_Given information:_
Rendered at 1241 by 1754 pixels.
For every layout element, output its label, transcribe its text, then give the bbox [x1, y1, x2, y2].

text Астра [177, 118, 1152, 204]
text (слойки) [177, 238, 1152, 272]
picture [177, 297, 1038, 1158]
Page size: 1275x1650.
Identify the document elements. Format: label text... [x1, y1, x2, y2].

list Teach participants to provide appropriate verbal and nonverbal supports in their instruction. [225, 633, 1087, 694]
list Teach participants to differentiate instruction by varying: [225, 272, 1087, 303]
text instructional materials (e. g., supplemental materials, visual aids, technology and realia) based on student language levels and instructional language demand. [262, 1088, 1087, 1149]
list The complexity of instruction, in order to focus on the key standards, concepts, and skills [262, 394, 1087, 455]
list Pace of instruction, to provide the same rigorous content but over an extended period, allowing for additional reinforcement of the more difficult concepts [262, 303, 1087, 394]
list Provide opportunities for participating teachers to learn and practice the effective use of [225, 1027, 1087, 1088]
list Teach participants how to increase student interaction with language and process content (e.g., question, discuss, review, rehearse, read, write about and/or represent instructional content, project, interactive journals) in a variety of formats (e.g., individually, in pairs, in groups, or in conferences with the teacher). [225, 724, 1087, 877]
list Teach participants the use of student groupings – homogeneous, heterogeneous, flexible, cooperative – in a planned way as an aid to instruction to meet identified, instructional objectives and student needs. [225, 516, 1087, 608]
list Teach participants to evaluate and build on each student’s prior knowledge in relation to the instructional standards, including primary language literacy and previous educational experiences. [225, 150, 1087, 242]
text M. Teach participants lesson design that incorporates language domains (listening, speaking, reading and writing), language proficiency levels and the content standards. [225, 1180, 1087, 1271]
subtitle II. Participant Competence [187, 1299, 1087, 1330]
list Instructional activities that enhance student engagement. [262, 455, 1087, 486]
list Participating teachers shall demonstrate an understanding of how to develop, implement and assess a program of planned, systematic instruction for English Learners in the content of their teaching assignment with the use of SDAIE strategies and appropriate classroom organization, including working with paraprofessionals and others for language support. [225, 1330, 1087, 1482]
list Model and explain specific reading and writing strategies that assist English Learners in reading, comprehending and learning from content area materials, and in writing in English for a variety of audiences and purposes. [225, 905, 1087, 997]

_Assignment:_
Copy exactly the lines above, starting at the opening line and finishing at the line in which "Page size: 1275x1650." occurs.

_Response to this exercise:_
Rendered at 1241 by 1754 pixels.
For every layout element, output its label, transcribe its text, then give the bbox [x1, y1, x2, y2].

text Астра [177, 118, 1152, 204]
text (слойки) [177, 238, 1152, 272]
picture [177, 297, 1038, 1158]
Page size: 1275x1650.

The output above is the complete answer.